Best Case : Refers to the case with the least execution time.
Average Case : Refers to average execution time considering all inputs and the probability of each input occurring.
Worst Case : Refers to the case where the algorithm’s execution time takes the longest.

Average case execution time may seem best, but calculating average values by applying algorithms to extensive data sets can be very difficult. Therefore, worst case is mainly used when calculating time complexity measures.

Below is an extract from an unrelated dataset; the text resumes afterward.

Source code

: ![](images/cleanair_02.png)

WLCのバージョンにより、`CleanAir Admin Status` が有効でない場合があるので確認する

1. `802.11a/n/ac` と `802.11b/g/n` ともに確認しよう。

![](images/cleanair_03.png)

For example, consider sequentially searching an unsorted array to find a specific value. (Such an algorithm is called sequential search.) If we assume the basic operation is comparison operation,

int sequencialSearch(int list[], int n, int key)
{
    int i;
    for(i = 0; i < n; i++)
    {
        if(list[i] == key)
        {
            return i; // Return index of key value if search succeeds
        }
    }
    return -1; // Return -1 if search fails
}

Here, the best case is when the value to find is at the very beginning of the array.

Value 5 8 9 15 23 48 7
Position (index) 0 1 2 3 4 5 6

Conversely, the worst case is when the value to find is at the very end of the array. Expressed in Big-O notation, they become \(O(1)\) and \(O({ n })\) respectively.


Space Complexity

Space Complexity refers to the amount of resource space required to execute and complete a program.

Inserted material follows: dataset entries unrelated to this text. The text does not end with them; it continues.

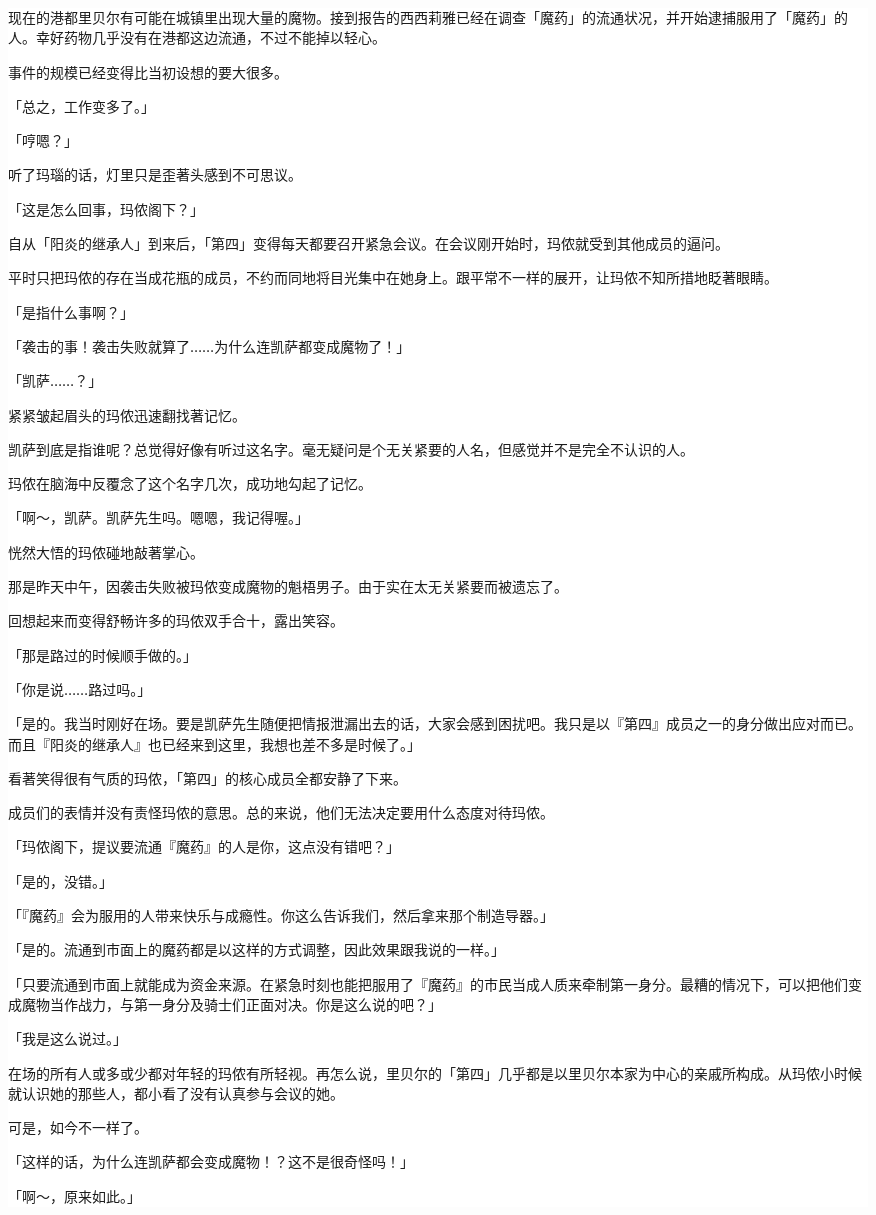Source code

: 现在的港都里贝尔有可能在城镇里出现大量的魔物。接到报告的西西莉雅已经在调查「魔药」的流通状况，并开始逮捕服用了「魔药」的人。幸好药物几乎没有在港都这边流通，不过不能掉以轻心。

事件的规模已经变得比当初设想的要大很多。

「总之，工作变多了。」

「哼嗯？」

听了玛瑙的话，灯里只是歪著头感到不可思议。

「这是怎么回事，玛侬阁下？」

自从「阳炎的继承人」到来后，「第四」变得每天都要召开紧急会议。在会议刚开始时，玛侬就受到其他成员的逼问。

平时只把玛侬的存在当成花瓶的成员，不约而同地将目光集中在她身上。跟平常不一样的展开，让玛侬不知所措地眨著眼睛。

「是指什么事啊？」

「袭击的事！袭击失败就算了……为什么连凯萨都变成魔物了！」

「凯萨……？」

紧紧皱起眉头的玛侬迅速翻找著记忆。

凯萨到底是指谁呢？总觉得好像有听过这名字。毫无疑问是个无关紧要的人名，但感觉并不是完全不认识的人。

玛侬在脑海中反覆念了这个名字几次，成功地勾起了记忆。

「啊～，凯萨。凯萨先生吗。嗯嗯，我记得喔。」

恍然大悟的玛侬碰地敲著掌心。

那是昨天中午，因袭击失败被玛侬变成魔物的魁梧男子。由于实在太无关紧要而被遗忘了。

回想起来而变得舒畅许多的玛侬双手合十，露出笑容。

「那是路过的时候顺手做的。」

「你是说……路过吗。」

「是的。我当时刚好在场。要是凯萨先生随便把情报泄漏出去的话，大家会感到困扰吧。我只是以『第四』成员之一的身分做出应对而已。而且『阳炎的继承人』也已经来到这里，我想也差不多是时候了。」

看著笑得很有气质的玛侬，「第四」的核心成员全都安静了下来。

成员们的表情并没有责怪玛侬的意思。总的来说，他们无法决定要用什么态度对待玛侬。

「玛侬阁下，提议要流通『魔药』的人是你，这点没有错吧？」

「是的，没错。」

「『魔药』会为服用的人带来快乐与成瘾性。你这么告诉我们，然后拿来那个制造导器。」

「是的。流通到市面上的魔药都是以这样的方式调整，因此效果跟我说的一样。」

「只要流通到市面上就能成为资金来源。在紧急时刻也能把服用了『魔药』的市民当成人质来牵制第一身分。最糟的情况下，可以把他们变成魔物当作战力，与第一身分及骑士们正面对决。你是这么说的吧？」

「我是这么说过。」

在场的所有人或多或少都对年轻的玛侬有所轻视。再怎么说，里贝尔的「第四」几乎都是以里贝尔本家为中心的亲戚所构成。从玛侬小时候就认识她的那些人，都小看了没有认真参与会议的她。

可是，如今不一样了。

「这样的话，为什么连凯萨都会变成魔物！？这不是很奇怪吗！」

「啊～，原来如此。」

Total space requirement can be expressed as fixed space requirement + variable space requirement, and is expressed as \(S(P)=c+S_P(n)\) in mathematical notation.

Here, fixed space refers to space requirements unrelated to the number or size of inputs and outputs (code storage space, simple variables, fixed-size structure variables, constants).

Variable space refers to space required for structured variables with sizes dependent on specific instances of problems to solve, additional space required when functions make recursive calls, that is, dynamically required space.


Space Complexity Examples

Examining space complexity examples through the code below:

int factorial(int n)
{
    if(n > 1) return n * factorial(n - 1);
    else return 1;
}

What will be the space complexity of the above code? Since the function is called recursively until n is 1 or less, everything from n to 1 will be stacked on the stack. That is, space complexity becomes \(O(n)\).

What happens if implemented as below?

int factorial(int n)
{
    int i = 0;
    int fac = 1;
    for(i = 1; i <= n; i++)
    {
        fac = fac * i;
    }
    return fac;
}

Regardless of n’s value, only variables n, i, and fac are stored on the stack. Space complexity here is \(O(1)\).


Time Complexity vs Space Complexity

Time Complexity is “how fast does it execute” and Space Complexity is “how many resources are needed?”
To summarize, a good algorithm is “one that takes little time and uses few resources”

However, since time and space tend to be inversely proportional, algorithm measures are mainly judged by time complexity.
So if time complexity is good, space complexity is somewhat understood! Especially in an era of large capacity like now!